-- WORK TO BE COMPLETED --
Your reply should reproduce each line below exactly and carry none of the pictures.
====== THE DATA
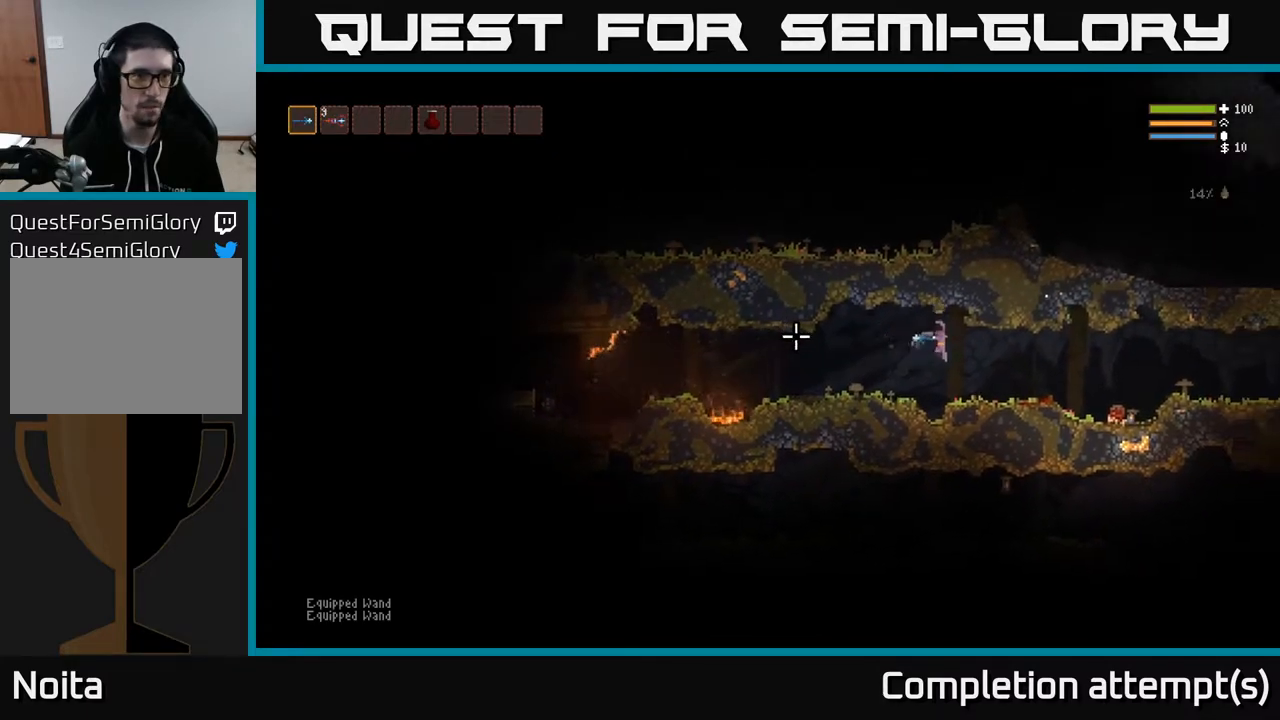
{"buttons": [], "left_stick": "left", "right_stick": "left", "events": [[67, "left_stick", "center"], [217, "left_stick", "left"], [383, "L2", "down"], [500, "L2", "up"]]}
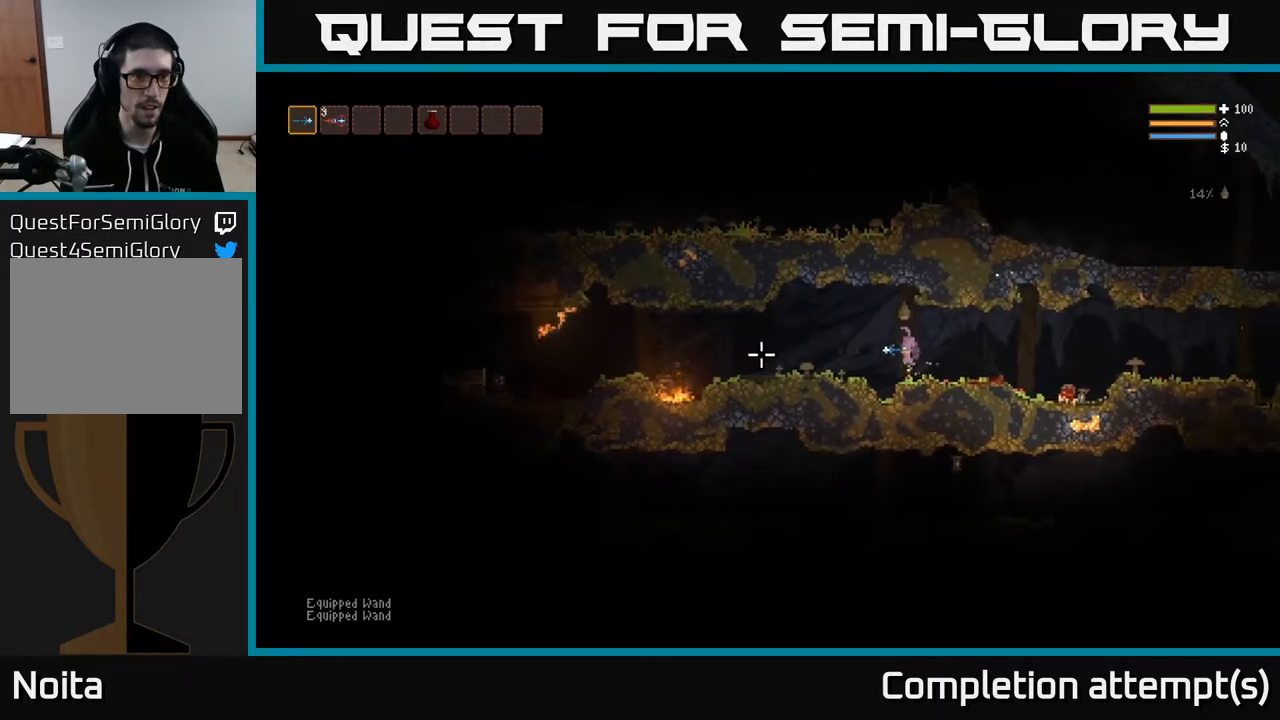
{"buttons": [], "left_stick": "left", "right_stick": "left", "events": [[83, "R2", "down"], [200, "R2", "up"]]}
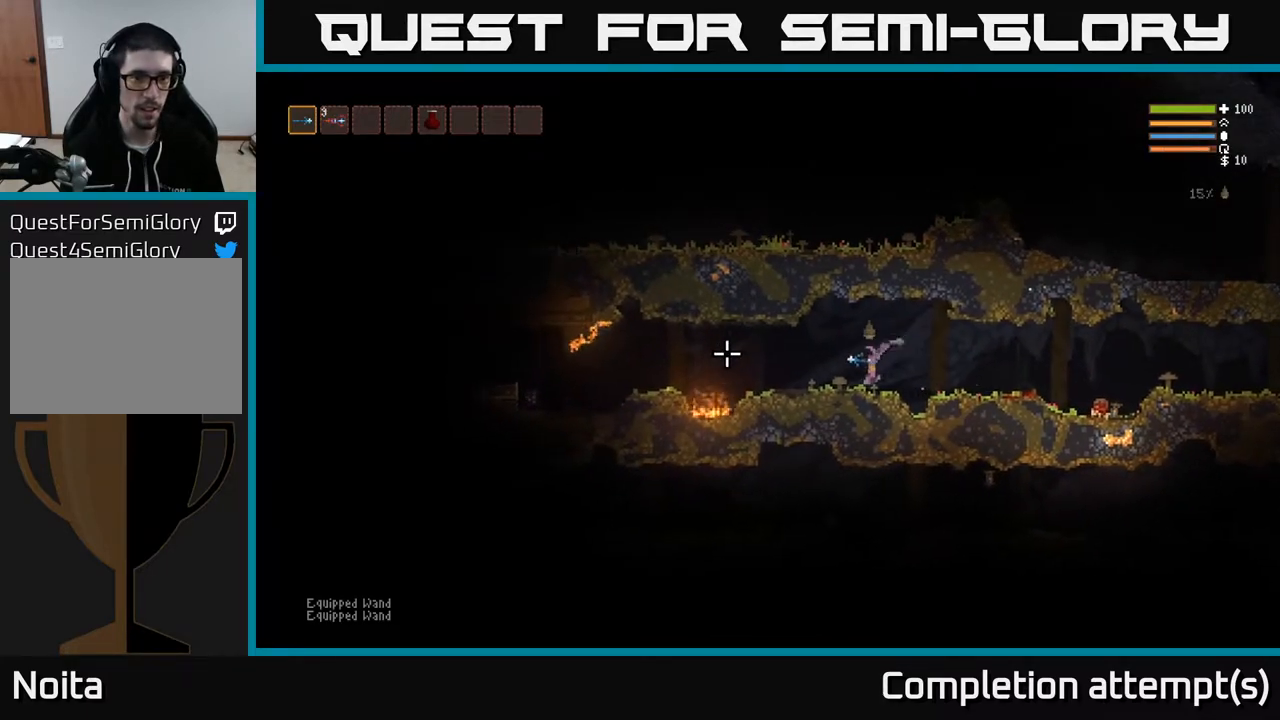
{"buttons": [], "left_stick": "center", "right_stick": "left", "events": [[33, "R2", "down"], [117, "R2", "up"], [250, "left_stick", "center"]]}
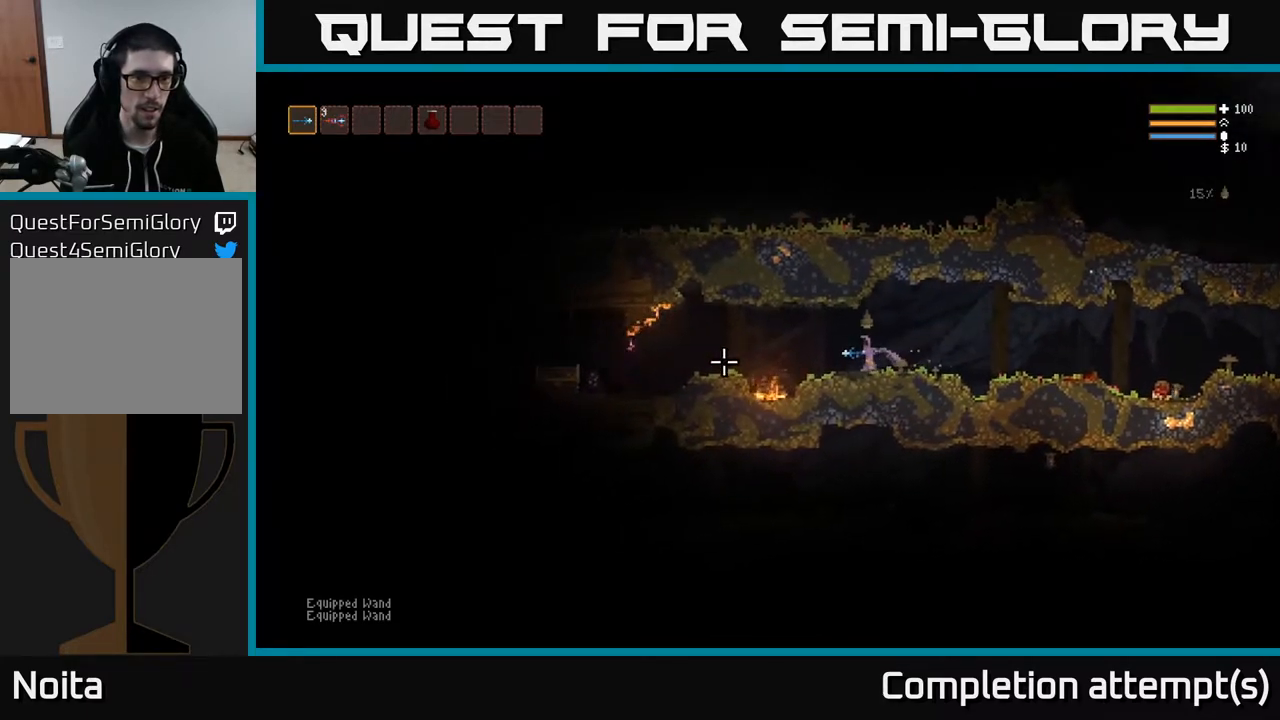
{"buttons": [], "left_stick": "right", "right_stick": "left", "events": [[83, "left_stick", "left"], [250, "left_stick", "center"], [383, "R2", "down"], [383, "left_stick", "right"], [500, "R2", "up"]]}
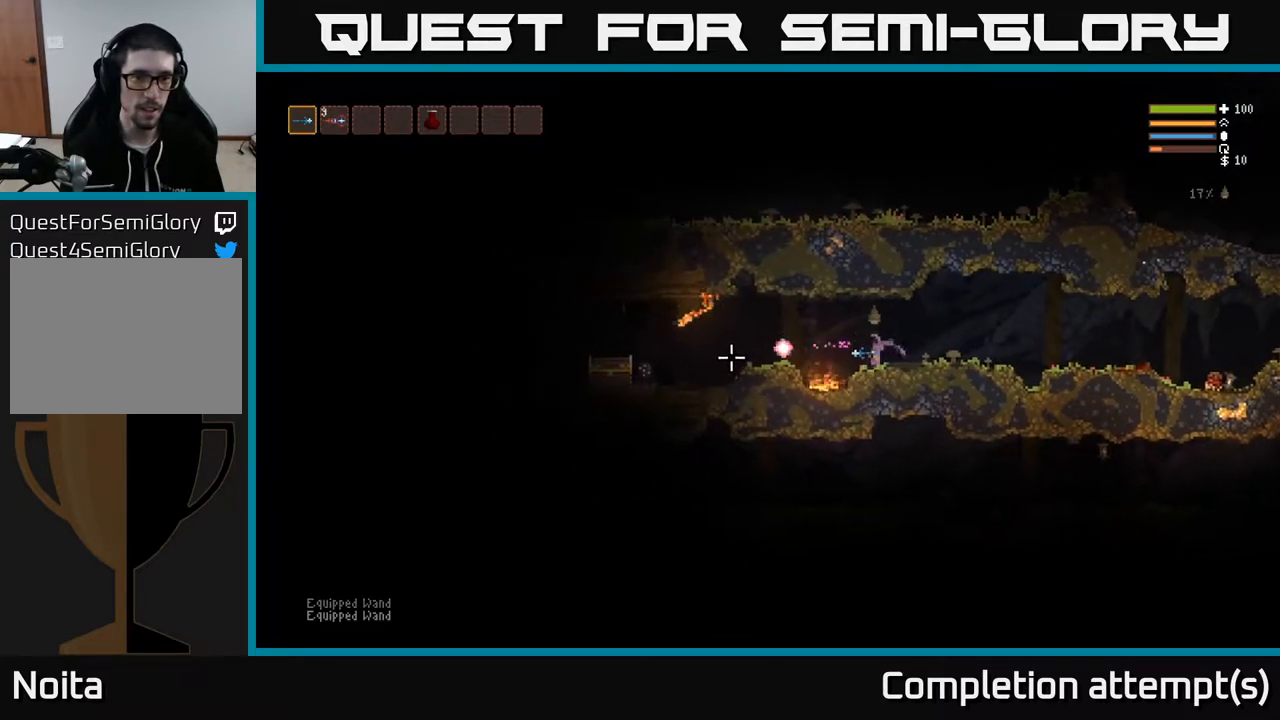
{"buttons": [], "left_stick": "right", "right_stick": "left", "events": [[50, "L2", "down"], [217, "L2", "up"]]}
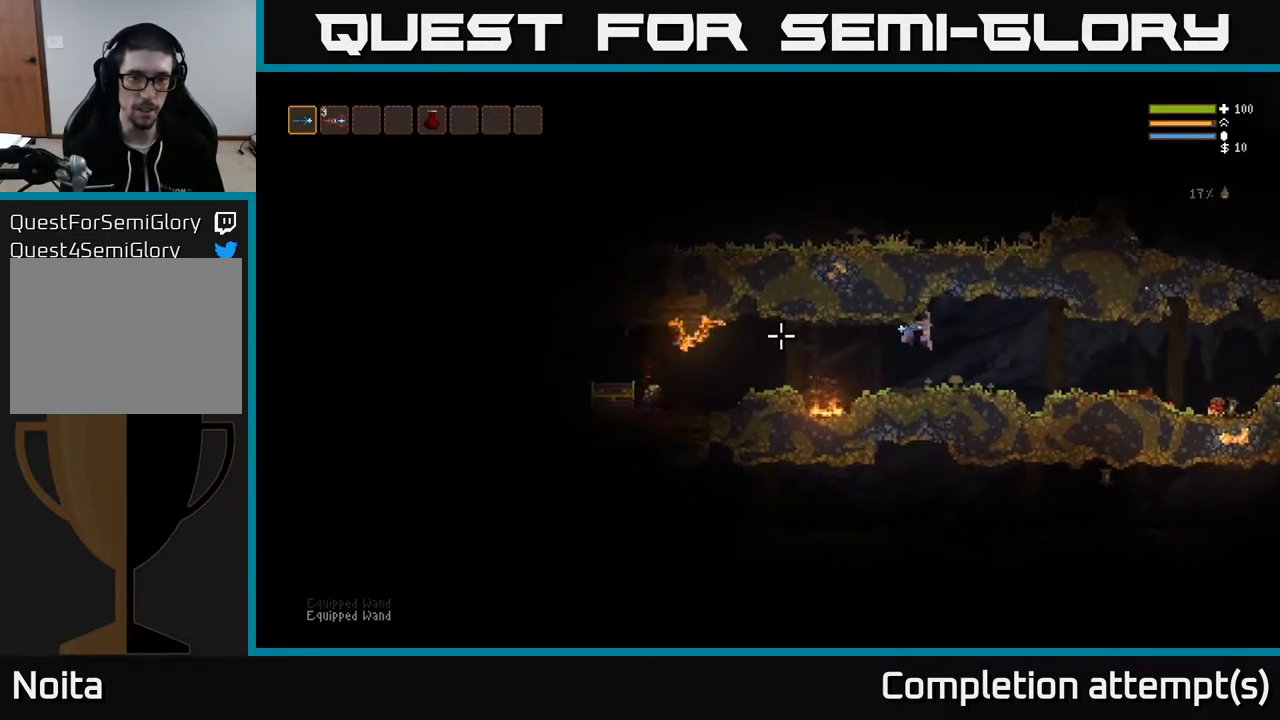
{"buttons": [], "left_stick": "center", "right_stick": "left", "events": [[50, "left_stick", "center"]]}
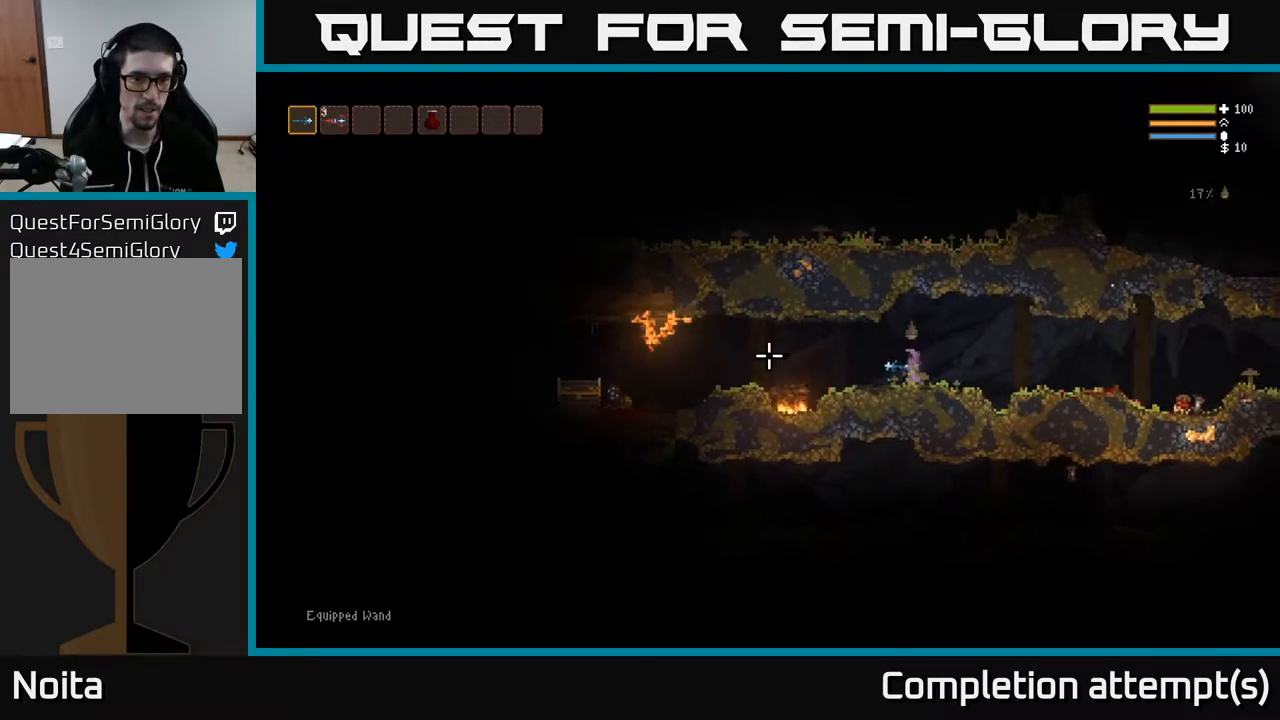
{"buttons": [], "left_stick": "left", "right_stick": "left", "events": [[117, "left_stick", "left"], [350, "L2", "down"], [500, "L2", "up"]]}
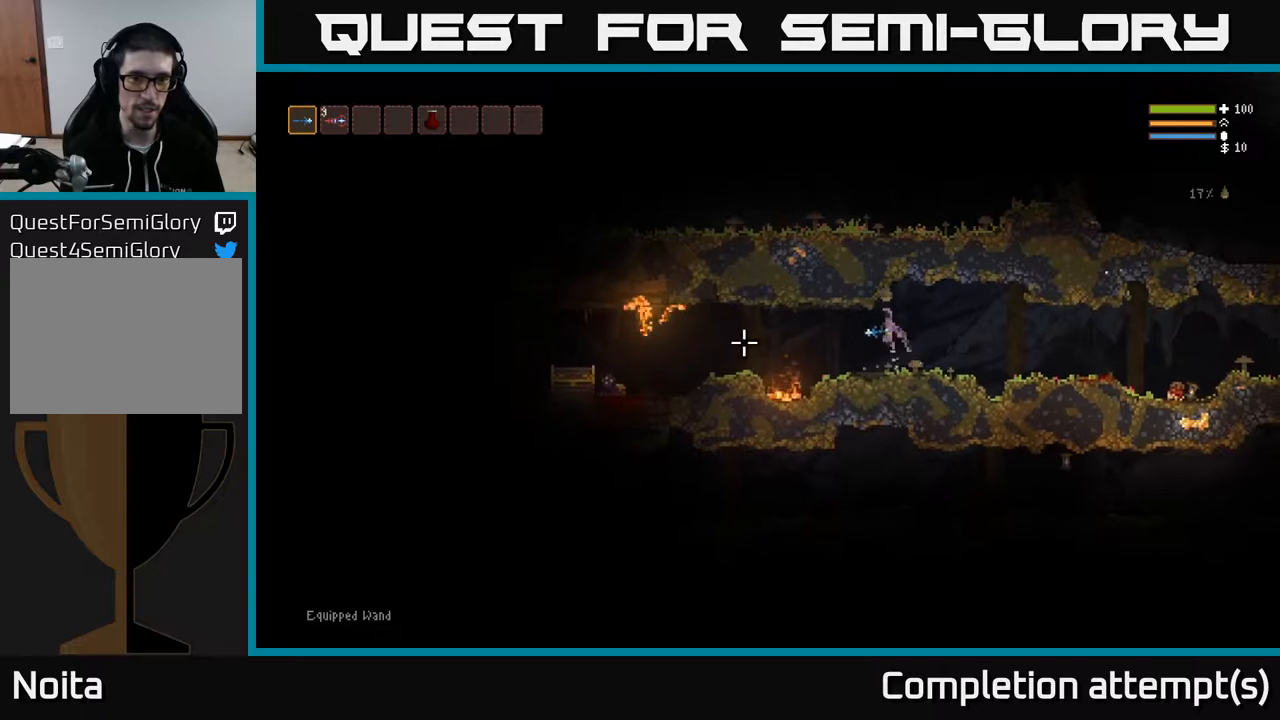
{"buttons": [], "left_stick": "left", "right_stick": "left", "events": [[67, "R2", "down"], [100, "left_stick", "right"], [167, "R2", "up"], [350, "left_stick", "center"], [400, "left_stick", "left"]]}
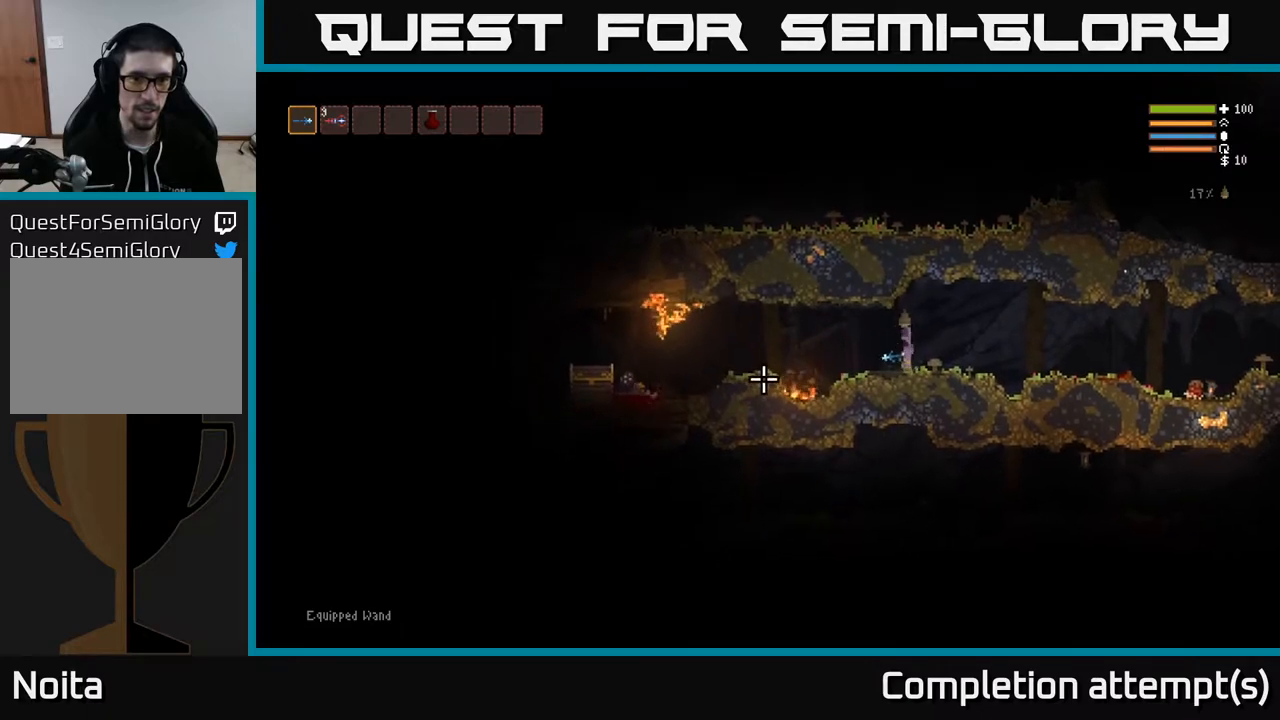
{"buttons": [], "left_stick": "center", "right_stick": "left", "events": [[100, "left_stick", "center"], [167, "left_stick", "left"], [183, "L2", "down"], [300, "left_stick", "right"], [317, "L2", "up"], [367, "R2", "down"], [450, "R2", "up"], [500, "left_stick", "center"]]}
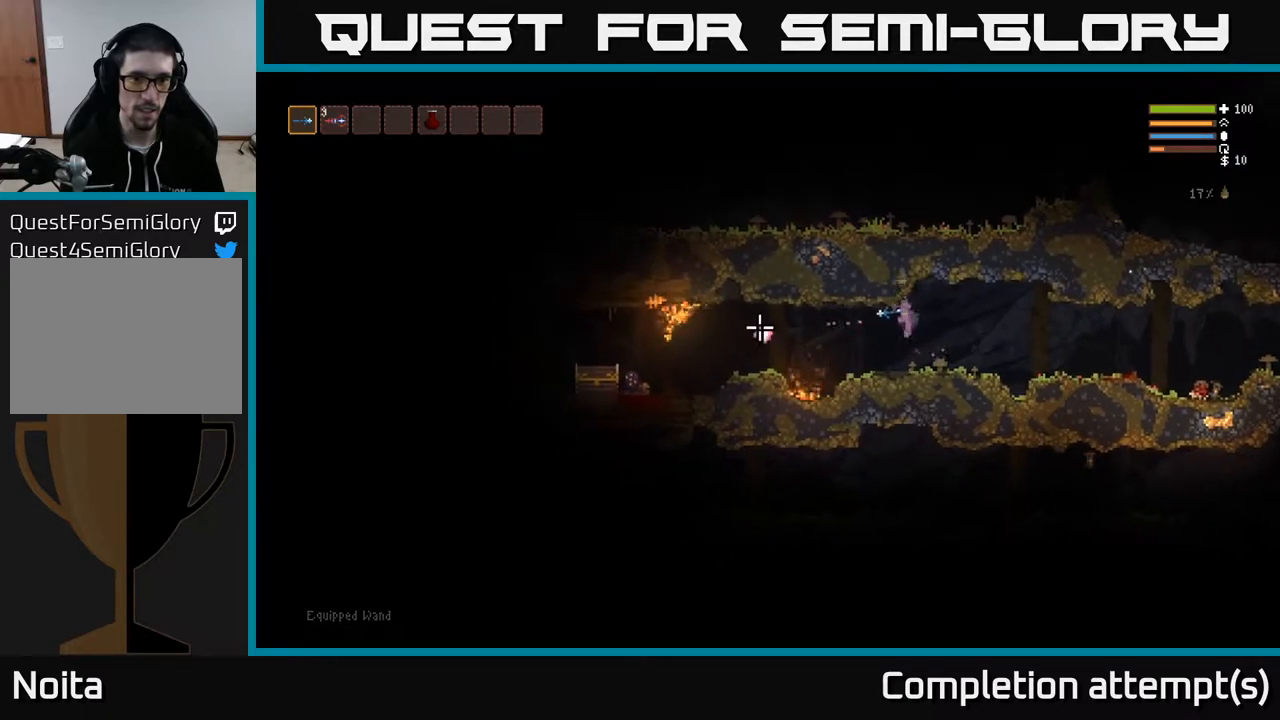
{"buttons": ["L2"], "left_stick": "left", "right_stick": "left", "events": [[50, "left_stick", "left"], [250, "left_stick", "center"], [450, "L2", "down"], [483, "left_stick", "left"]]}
============
-- SOLUTION BELOW --
{"buttons": [], "left_stick": "left", "right_stick": "left", "events": [[67, "left_stick", "center"], [217, "left_stick", "left"], [383, "L2", "down"], [500, "L2", "up"]]}
{"buttons": [], "left_stick": "left", "right_stick": "left", "events": [[83, "R2", "down"], [200, "R2", "up"]]}
{"buttons": [], "left_stick": "center", "right_stick": "left", "events": [[33, "R2", "down"], [117, "R2", "up"], [250, "left_stick", "center"]]}
{"buttons": [], "left_stick": "right", "right_stick": "left", "events": [[83, "left_stick", "left"], [250, "left_stick", "center"], [383, "R2", "down"], [383, "left_stick", "right"], [500, "R2", "up"]]}
{"buttons": [], "left_stick": "right", "right_stick": "left", "events": [[50, "L2", "down"], [217, "L2", "up"]]}
{"buttons": [], "left_stick": "center", "right_stick": "left", "events": [[50, "left_stick", "center"]]}
{"buttons": [], "left_stick": "left", "right_stick": "left", "events": [[117, "left_stick", "left"], [350, "L2", "down"], [500, "L2", "up"]]}
{"buttons": [], "left_stick": "left", "right_stick": "left", "events": [[67, "R2", "down"], [100, "left_stick", "right"], [167, "R2", "up"], [350, "left_stick", "center"], [400, "left_stick", "left"]]}
{"buttons": [], "left_stick": "center", "right_stick": "left", "events": [[100, "left_stick", "center"], [167, "left_stick", "left"], [183, "L2", "down"], [300, "left_stick", "right"], [317, "L2", "up"], [367, "R2", "down"], [450, "R2", "up"], [500, "left_stick", "center"]]}
{"buttons": ["L2"], "left_stick": "left", "right_stick": "left", "events": [[50, "left_stick", "left"], [250, "left_stick", "center"], [450, "L2", "down"], [483, "left_stick", "left"]]}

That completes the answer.